* [What the task asks]:
Once the images are removed, set down everything else in the listing below exactly.

* [Extracted records]:
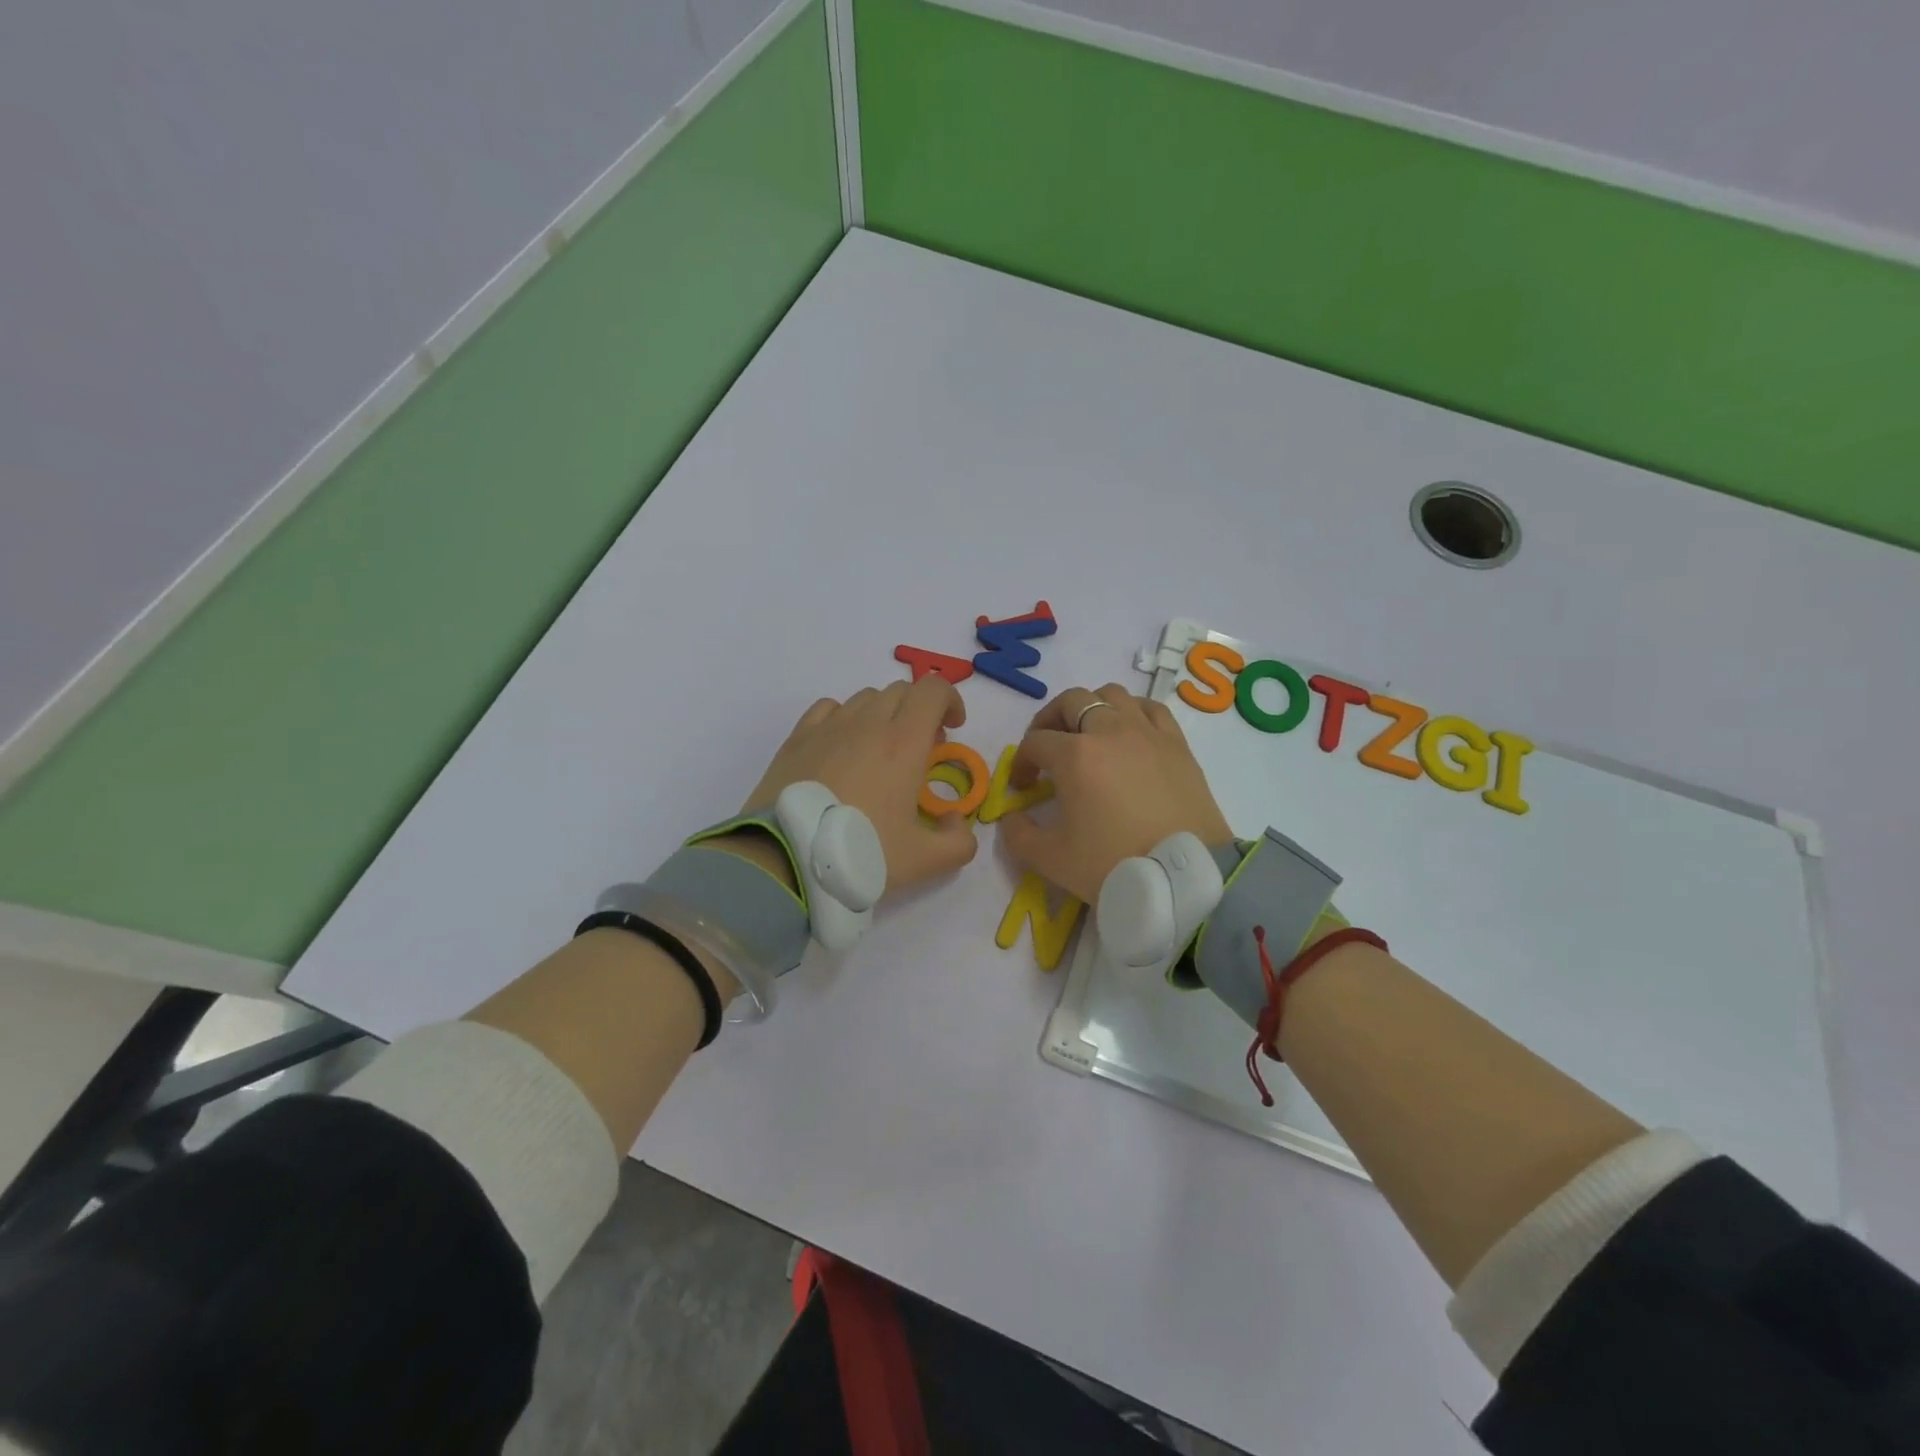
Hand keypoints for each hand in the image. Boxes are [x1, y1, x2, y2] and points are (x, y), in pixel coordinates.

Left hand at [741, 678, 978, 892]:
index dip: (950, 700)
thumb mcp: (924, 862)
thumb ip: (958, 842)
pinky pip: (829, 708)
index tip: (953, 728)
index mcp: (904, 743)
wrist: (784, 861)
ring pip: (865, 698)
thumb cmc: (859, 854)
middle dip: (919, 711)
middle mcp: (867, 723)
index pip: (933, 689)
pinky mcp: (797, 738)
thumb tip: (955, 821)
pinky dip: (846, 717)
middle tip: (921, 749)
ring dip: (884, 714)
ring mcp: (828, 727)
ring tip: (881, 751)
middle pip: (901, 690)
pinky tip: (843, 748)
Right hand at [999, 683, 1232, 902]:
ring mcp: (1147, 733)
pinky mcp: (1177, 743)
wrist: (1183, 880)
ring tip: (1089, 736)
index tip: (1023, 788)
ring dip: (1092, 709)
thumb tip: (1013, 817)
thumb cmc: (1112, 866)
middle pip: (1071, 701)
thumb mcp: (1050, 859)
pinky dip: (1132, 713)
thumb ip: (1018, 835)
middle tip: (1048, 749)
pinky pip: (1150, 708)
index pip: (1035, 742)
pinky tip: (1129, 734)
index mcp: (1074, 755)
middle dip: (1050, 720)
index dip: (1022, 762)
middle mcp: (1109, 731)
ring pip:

* [Solution below]:
Hand keypoints for each hand in the image. Boxes are [x1, y1, x2, y2] and points are (x, y), in pixel coordinates.

Left hand at [741, 678, 978, 892]:
index dip: (950, 700)
thumb mcp: (924, 862)
thumb ip: (958, 842)
pinky pip: (829, 708)
index tip: (953, 728)
index mcp: (904, 743)
wrist: (784, 861)
ring pip: (865, 698)
thumb cmc: (859, 854)
middle dip: (919, 711)
middle mcp: (867, 723)
index pip: (933, 689)
pinky mcp: (797, 738)
thumb tip: (955, 821)
pinky dip: (846, 717)
middle tip: (921, 749)
ring dip: (884, 714)
ring mcp: (828, 727)
ring tip: (881, 751)
middle pip: (901, 690)
pinky tip: (843, 748)
Right hand at [999, 683, 1232, 902]:
ring mcp: (1147, 733)
pinky mcp: (1177, 743)
wrist: (1183, 880)
ring tip: (1089, 736)
index tip: (1023, 788)
ring dip: (1092, 709)
thumb tip: (1013, 817)
thumb cmc: (1112, 866)
middle pip: (1071, 701)
thumb mcp: (1050, 859)
pinky dip: (1132, 713)
thumb ip: (1018, 835)
middle tip: (1048, 749)
pinky pip: (1150, 708)
index pip: (1035, 742)
pinky tip: (1129, 734)
index mcp: (1074, 755)
middle dip: (1050, 720)
index dip: (1022, 762)
middle mcp: (1109, 731)
ring pip:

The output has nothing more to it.